Specialist Michael Pistillo works at his post on the floor of the New York Stock Exchange. (AP Photo)
Wall Street closed a volatile week with cautious trading on Friday, as a sharp drop in Intel weighed on stocks and gold surged to another all-time high. Investors balanced mixed corporate earnings, easing inflation expectations, and lingering geopolitical and trade concerns.
Stocks Drift in Tentative Trading
U.S. stocks finished mostly lower, with major indexes showing uneven movement. The S&P 500 was nearly flat but posted its second straight weekly loss. The Dow Jones Industrial Average dropped 285 points, while the Nasdaq Composite managed a modest gain.
Most stocks declined, and Intel dragged the market lower after its shares plunged 17 percent. The chipmaker reported better-than-expected results for late 2025, but investors focused on its weaker forecast for the first quarter of 2026. The company cited ongoing supply shortages across the semiconductor industry, although executives highlighted long-term opportunities tied to artificial intelligence.
Market Jitters and Currency Moves
Bond market activity was relatively calm compared with sharp swings earlier in the week, but signs of caution remained. The U.S. dollar weakened against major currencies, including the Japanese yen and Swiss franc.
Earlier, the dollar had fallen sharply after President Donald Trump threatened tariffs on European countries amid tensions over Greenland. Some stability returned after Trump announced a framework for a potential deal and withdrew the tariff threats, though details remain scarce.
Gold Surges as Investors Seek Safety
Gold prices climbed to a fresh record, approaching $5,000 per ounce. The precious metal is already up nearly 15 percent this year, signaling that investors are still seeking safe-haven assets amid uncertainty in equities, currencies, and global politics.
Corporate Winners and Losers
Several major companies moved the market on earnings and deal news. Capital One Financial fell 7.6 percent after posting weaker-than-expected profits and announcing a $5.15 billion acquisition of Brex.
Clorox rose after announcing a $2.25 billion acquisition of GOJO Industries, the maker of Purell hand sanitizer. CSX also gained despite lower profits, as analysts praised its outlook for improved operating margins in 2026.

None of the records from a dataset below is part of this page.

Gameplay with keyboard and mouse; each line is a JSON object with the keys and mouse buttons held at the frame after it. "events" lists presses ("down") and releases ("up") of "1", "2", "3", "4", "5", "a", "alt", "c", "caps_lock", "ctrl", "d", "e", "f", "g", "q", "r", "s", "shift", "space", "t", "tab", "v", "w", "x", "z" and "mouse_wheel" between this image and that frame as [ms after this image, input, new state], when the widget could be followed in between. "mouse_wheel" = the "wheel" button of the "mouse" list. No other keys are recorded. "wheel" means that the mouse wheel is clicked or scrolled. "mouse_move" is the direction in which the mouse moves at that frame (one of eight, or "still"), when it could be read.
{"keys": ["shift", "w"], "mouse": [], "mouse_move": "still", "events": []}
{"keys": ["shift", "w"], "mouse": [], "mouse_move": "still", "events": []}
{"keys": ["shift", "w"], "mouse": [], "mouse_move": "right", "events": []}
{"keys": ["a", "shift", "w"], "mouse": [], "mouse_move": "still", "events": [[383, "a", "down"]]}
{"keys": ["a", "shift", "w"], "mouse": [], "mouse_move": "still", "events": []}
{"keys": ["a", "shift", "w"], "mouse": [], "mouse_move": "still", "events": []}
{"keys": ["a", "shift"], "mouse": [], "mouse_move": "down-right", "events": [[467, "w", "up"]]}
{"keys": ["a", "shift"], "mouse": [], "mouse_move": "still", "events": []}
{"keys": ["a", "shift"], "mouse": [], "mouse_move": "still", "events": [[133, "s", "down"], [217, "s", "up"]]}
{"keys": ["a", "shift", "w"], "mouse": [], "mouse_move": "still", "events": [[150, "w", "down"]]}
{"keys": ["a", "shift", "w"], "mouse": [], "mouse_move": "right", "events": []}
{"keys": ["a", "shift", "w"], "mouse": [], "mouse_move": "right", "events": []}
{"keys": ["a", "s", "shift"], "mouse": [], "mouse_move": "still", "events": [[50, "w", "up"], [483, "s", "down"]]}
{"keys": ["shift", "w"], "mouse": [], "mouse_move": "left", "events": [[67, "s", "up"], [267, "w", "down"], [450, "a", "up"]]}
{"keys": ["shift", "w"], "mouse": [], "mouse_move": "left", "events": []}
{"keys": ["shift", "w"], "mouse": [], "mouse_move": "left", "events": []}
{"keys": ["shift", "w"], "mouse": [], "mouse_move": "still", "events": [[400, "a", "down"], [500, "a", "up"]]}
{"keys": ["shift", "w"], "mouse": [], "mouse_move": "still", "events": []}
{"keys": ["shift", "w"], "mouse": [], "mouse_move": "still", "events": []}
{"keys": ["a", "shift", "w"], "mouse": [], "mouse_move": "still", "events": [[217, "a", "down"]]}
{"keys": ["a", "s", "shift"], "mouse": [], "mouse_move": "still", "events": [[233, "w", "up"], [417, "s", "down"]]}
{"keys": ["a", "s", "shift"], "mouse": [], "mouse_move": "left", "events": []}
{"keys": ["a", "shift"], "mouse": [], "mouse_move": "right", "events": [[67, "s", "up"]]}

Economic Signals Show Mixed Picture
Treasury yields edged lower, with the 10-year yield slipping to 4.23 percent. A University of Michigan survey showed consumers’ inflation expectations for the next year dropped to 4 percent, the lowest in a year. While still above the Federal Reserve’s 2 percent target, the decline eased fears of a self-reinforcing inflation cycle.
Consumer sentiment also improved slightly, suggesting households may continue spending. A separate report indicated U.S. business activity is still expanding, adding to optimism about economic resilience.
The Federal Reserve is widely expected to keep interest rates unchanged at its upcoming policy meeting.
Global Markets Steady After Turbulence
Markets overseas were mixed, with European indexes showing uneven performance after gains across Asia. Japan’s Nikkei rose after the Bank of Japan held interest rates steady, continuing its gradual shift away from ultra-low rates.
Global markets have stabilized after earlier concerns over rising Japanese bond yields and fiscal policy uncertainties, which had rattled investors earlier in the week.